Saturday, August 05, 2017

Mediums, Well: Art Institute's Gauguin Exhibit Aptly Illustrates the Diverse Explorations of an Ever-Restless Artist -- Art Review

Art Exhibition Review

Gauguin: Artist as Alchemist
Art Institute of Chicago
Thru September 10

How does one fairly assess an art exhibit?

Without pretending I have the wherewithal to offer a scholarly critique, my reviews of museum exhibitions--as with almost any other type of show, including live performances--aim to address whether attending is worth one's time, money and effort...and to what degree.

Regarding the Art Institute of Chicago's latest survey of a famous artist, the answer for me personally is a definitive, "Yes, very much so."

In fact, after feeling a bit rushed the first time I saw the exhibit, I decided to Gauguin.

That translates to "Go again" for those who lack punderstanding or aren't aware that the 19th century French painter--but not only, as the exhibit well-showcases--Paul Gauguin's surname is pronounced roughly "Go-gan."

But such an answer may be much easier and more decisive on an individual level than a universal one.

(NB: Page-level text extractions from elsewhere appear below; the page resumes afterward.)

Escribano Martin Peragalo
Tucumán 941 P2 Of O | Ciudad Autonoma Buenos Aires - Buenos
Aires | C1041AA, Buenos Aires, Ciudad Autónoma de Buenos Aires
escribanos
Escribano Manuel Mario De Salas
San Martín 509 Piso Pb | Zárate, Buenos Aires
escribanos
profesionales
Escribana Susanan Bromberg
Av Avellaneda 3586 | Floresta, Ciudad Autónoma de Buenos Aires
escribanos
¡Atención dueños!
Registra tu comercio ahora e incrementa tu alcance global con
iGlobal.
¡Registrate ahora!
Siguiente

Paul Gauguin, Interior of the Painter's House, rue Carcel, 1881
I live an hourlong transit commute from the Art Institute, am happy to get there a good handful of times each year, will almost always see--and typically enjoy--their large-scale exhibitions about artists I know in idioms I like, am pretty familiar with the museum's outstanding permanent collection and freely attend each visit as part of a yearly membership. (Standard admission is up to $25, with an additional $7 for the Gauguin: Artist as Alchemist exhibit for non-members.)

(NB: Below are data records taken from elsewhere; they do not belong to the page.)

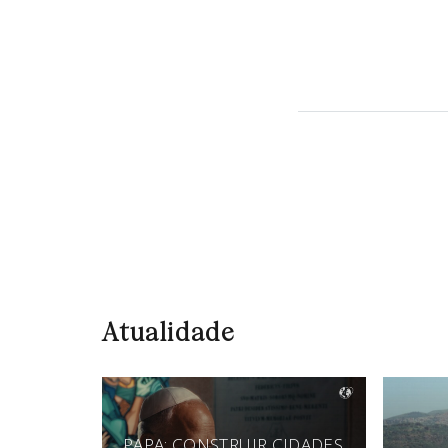
Atualidade
PAPA: CONSTRUIR CIDADES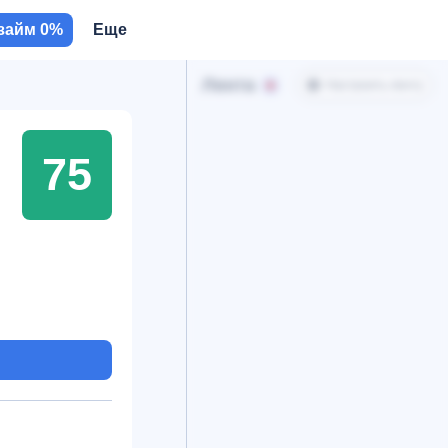
займ 0%
Еще
Лента
Настроить ленту
75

Having visited over 150 major art museums worldwide, often as a focal point of my travels and occasionally up to four in a day, I'm well aware that the merits of seeing a special exhibit can vary by contexts.

In terms of the Gauguin exhibit--which features a relatively limited number of "Oh, wow!" paintings as it depicts the artist's fertile creative reach across sculpture, ceramics, wood carving, printmaking, etc.--this would be my advice for various potential audiences:

Paul Gauguin and Emile Bernard, Earthly Paradise, 1888
- If you are an Art Institute member,  Gauguin: Artist as Alchemist is by all means well-worth getting to.

- If you knowingly like Gauguin's painting style and/or appreciate artistic processes in an academic sense, the exhibit justifies the extra $7, a special trip to the museum or up to 2 hours of a longer Art Institute visit. (For ways to avoid General Admission, see the Free Admission Opportunities section on this page, as well as Bank of America's Museums on Us promotion.)

- If you visit the Art Institute as a tourist--particularly one with limited time to allot--unless the above applies to you I think you'd be better off focusing on the permanent collection, which still includes some Gauguin paintings as good as many in the exhibit.

- Unless you're a Gauguinologist, the exhibit in itself likely doesn't merit plane travel.

The exhibit is excellent in terms of being a well-curated, thoroughly-researched, scholarly exploration of a well-known post-Impressionist most famed for painting subjects in Tahiti, but who worked impressively many in mediums and venues. (It was interesting to note that when Gauguin went to Tahiti in the later years of his career, he was vexed to find it so colonialized and frequently painted people to look far more "native" than he actually encountered them.)

Even in a relatively casual walk through the numerous galleries, one should appreciate how Gauguin incorporated recurring subjects and themes across different idioms, locales and/or eras, such as seated women (as shown nearby), a motif he initially portrayed during his time in the Brittany region of France..

Simply at face value, much of Gauguin's non-painting work is quite beautiful, such as the Earthly Paradise cabinet shown above, which he carved and painted in conjunction with his contemporary Emile Bernard.

I'll include more pictures of various types of pieces below to provide a better sense of what you'll see in Artist as Alchemist, which per its introduction, "delves deeply into the artist's radical experiments in the applied arts."

I relished the illumination provided--twice--but in keeping with my general affinities, most embraced and best recall the large, colorful paintings, of which there are about 15. (Simply in this regard, there are nice insights about how Gauguin deviated from many of the Impressionists, even those who influenced him.)

If your abiding interest in art, as essentially is mine, is simply to see "pretty pictures," you'll certainly get that in this exhibit, but not really predominantly. Nor to the extent of mind-blowing wonder the Art Institute's astonishing Impressionism collection provides, along with fantastic holdings in many realms.

I don't think anyone who opts to view Gauguin: Artist as Alchemist--especially if understanding the multidisciplinary focus--should come away disappointed, but whether it's "worth seeing" can largely depend on one's own tastes, time, priorities and budget.